* _What this task involves_
Lay out every line of the records below as a Markdown table with the columns Row and Line, giving each row a number and skipping blank lines. Leave the pictures out of the table.

#### Input records ####

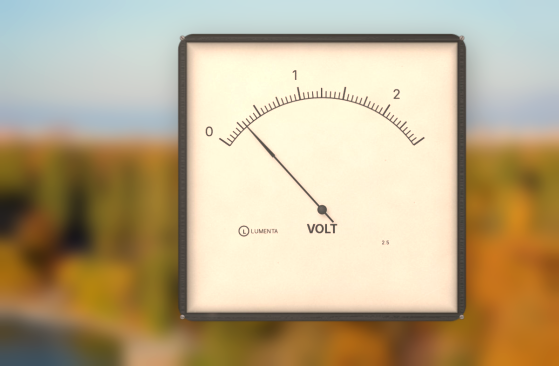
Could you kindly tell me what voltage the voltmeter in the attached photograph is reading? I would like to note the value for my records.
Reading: 0.3 V
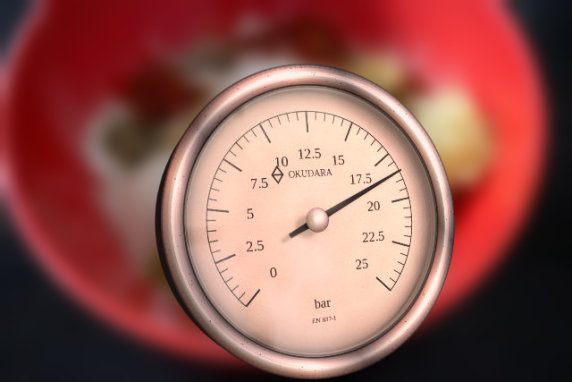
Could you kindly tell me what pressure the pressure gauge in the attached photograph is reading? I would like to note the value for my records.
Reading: 18.5 bar
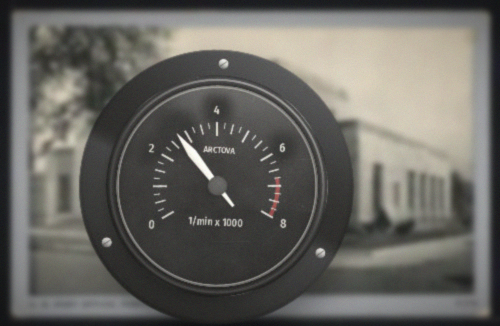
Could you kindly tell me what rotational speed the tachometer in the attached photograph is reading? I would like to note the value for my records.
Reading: 2750 rpm
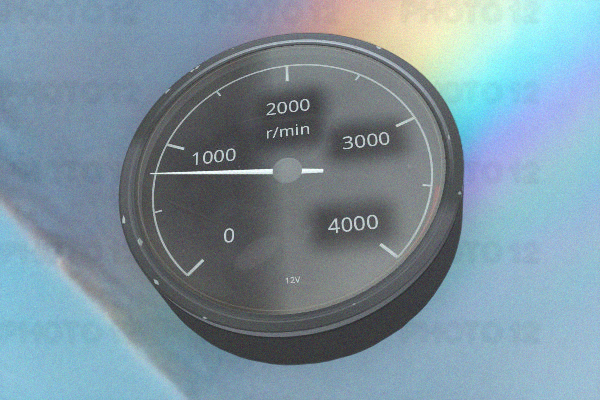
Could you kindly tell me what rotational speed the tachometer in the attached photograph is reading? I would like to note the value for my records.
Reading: 750 rpm
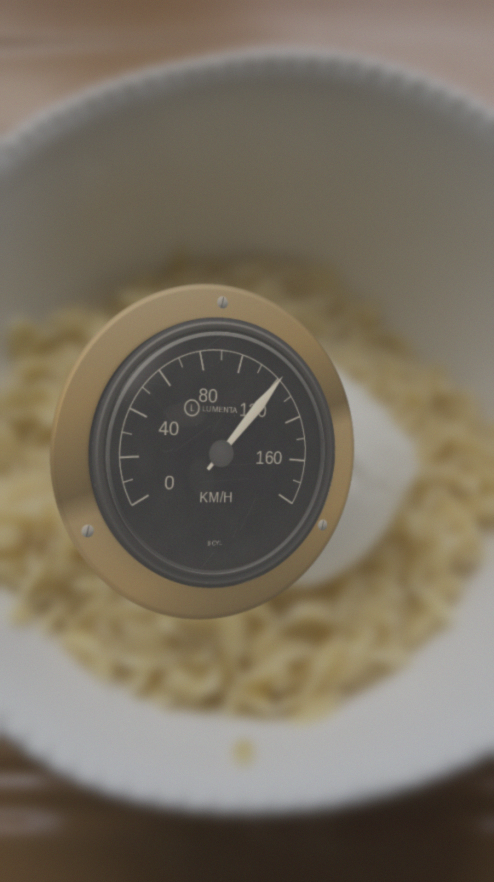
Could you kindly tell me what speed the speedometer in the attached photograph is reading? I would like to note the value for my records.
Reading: 120 km/h
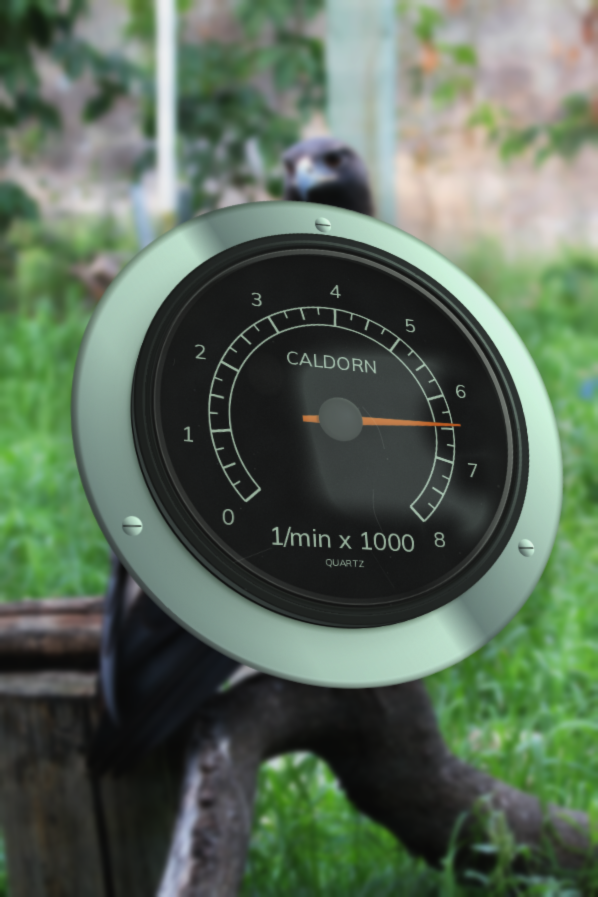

####

* _Answer box_
| Row | Line |
|---|---|
| 1 | Could you kindly tell me what voltage the voltmeter in the attached photograph is reading? I would like to note the value for my records. |
| 2 | Reading: 0.3 V |
| 3 | Could you kindly tell me what pressure the pressure gauge in the attached photograph is reading? I would like to note the value for my records. |
| 4 | Reading: 18.5 bar |
| 5 | Could you kindly tell me what rotational speed the tachometer in the attached photograph is reading? I would like to note the value for my records. |
| 6 | Reading: 2750 rpm |
| 7 | Could you kindly tell me what rotational speed the tachometer in the attached photograph is reading? I would like to note the value for my records. |
| 8 | Reading: 750 rpm |
| 9 | Could you kindly tell me what speed the speedometer in the attached photograph is reading? I would like to note the value for my records. |
| 10 | Reading: 120 km/h |